>>
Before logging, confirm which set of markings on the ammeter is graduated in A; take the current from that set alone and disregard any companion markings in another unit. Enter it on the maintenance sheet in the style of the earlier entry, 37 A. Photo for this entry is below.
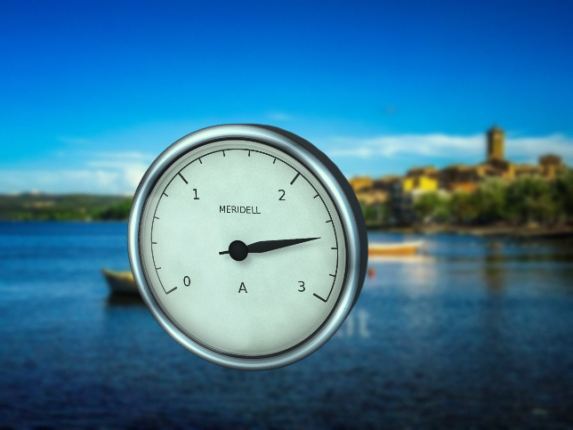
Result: 2.5 A
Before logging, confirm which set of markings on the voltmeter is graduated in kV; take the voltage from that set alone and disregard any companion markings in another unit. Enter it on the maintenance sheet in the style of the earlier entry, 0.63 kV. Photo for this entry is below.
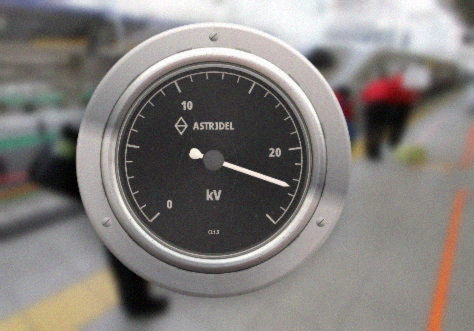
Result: 22.5 kV
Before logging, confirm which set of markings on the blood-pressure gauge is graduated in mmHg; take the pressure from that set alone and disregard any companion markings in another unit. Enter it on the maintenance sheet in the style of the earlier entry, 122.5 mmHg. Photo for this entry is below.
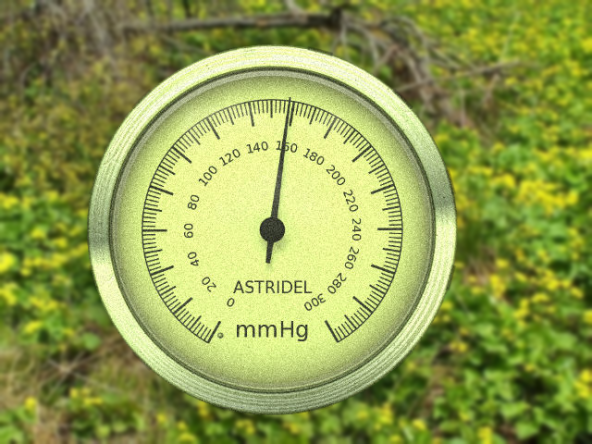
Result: 158 mmHg
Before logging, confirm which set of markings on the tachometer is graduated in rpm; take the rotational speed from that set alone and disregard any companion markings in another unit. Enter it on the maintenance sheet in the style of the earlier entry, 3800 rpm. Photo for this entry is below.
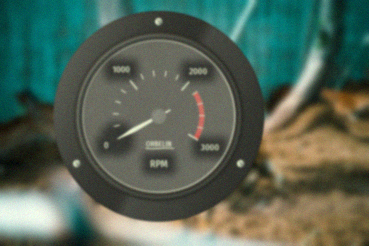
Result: 0 rpm
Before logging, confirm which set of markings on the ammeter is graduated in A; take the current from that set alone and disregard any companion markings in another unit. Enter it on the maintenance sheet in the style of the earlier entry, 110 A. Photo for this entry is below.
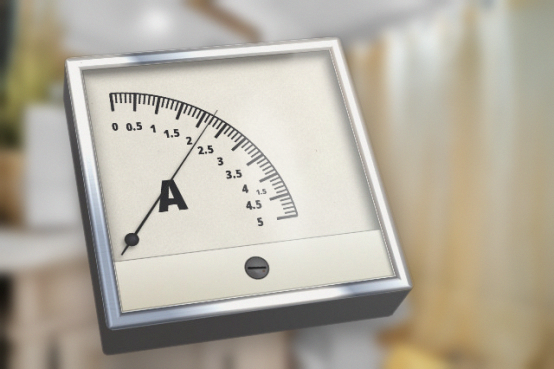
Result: 2.2 A
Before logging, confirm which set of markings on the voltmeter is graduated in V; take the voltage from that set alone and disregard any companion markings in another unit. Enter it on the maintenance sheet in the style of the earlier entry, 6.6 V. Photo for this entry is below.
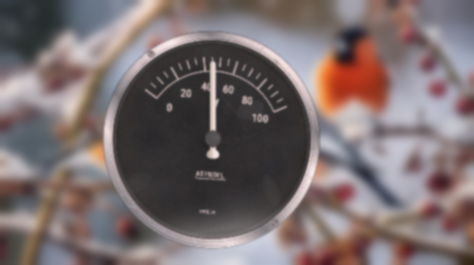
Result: 45 V
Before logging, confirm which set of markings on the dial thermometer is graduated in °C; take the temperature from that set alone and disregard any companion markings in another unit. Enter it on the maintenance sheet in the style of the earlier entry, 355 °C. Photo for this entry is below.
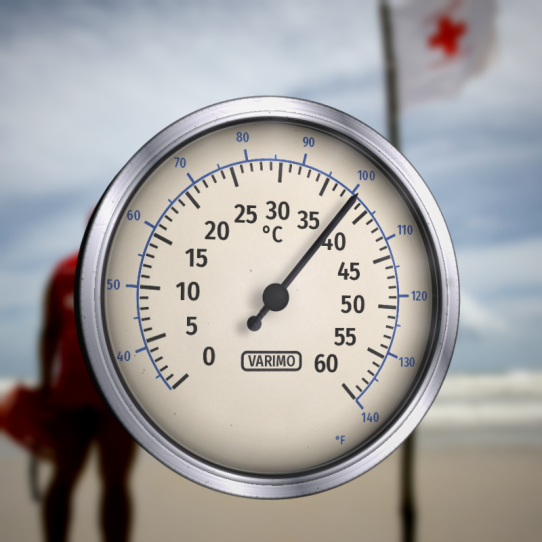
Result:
<<
▶ _HOW TO COMPLETE THIS TASK_
Quote every line from the one containing "kV. Photo for this entry is below." through the last line, word for word, leaving out the pictures.

▶ _TASK OUTPUT_
Before logging, confirm which set of markings on the voltmeter is graduated in kV; take the voltage from that set alone and disregard any companion markings in another unit. Enter it on the maintenance sheet in the style of the earlier entry, 0.63 kV. Photo for this entry is below.
Result: 22.5 kV
Before logging, confirm which set of markings on the blood-pressure gauge is graduated in mmHg; take the pressure from that set alone and disregard any companion markings in another unit. Enter it on the maintenance sheet in the style of the earlier entry, 122.5 mmHg. Photo for this entry is below.
Result: 158 mmHg
Before logging, confirm which set of markings on the tachometer is graduated in rpm; take the rotational speed from that set alone and disregard any companion markings in another unit. Enter it on the maintenance sheet in the style of the earlier entry, 3800 rpm. Photo for this entry is below.
Result: 0 rpm
Before logging, confirm which set of markings on the ammeter is graduated in A; take the current from that set alone and disregard any companion markings in another unit. Enter it on the maintenance sheet in the style of the earlier entry, 110 A. Photo for this entry is below.
Result: 2.2 A
Before logging, confirm which set of markings on the voltmeter is graduated in V; take the voltage from that set alone and disregard any companion markings in another unit. Enter it on the maintenance sheet in the style of the earlier entry, 6.6 V. Photo for this entry is below.
Result: 45 V
Before logging, confirm which set of markings on the dial thermometer is graduated in °C; take the temperature from that set alone and disregard any companion markings in another unit. Enter it on the maintenance sheet in the style of the earlier entry, 355 °C. Photo for this entry is below.
Result:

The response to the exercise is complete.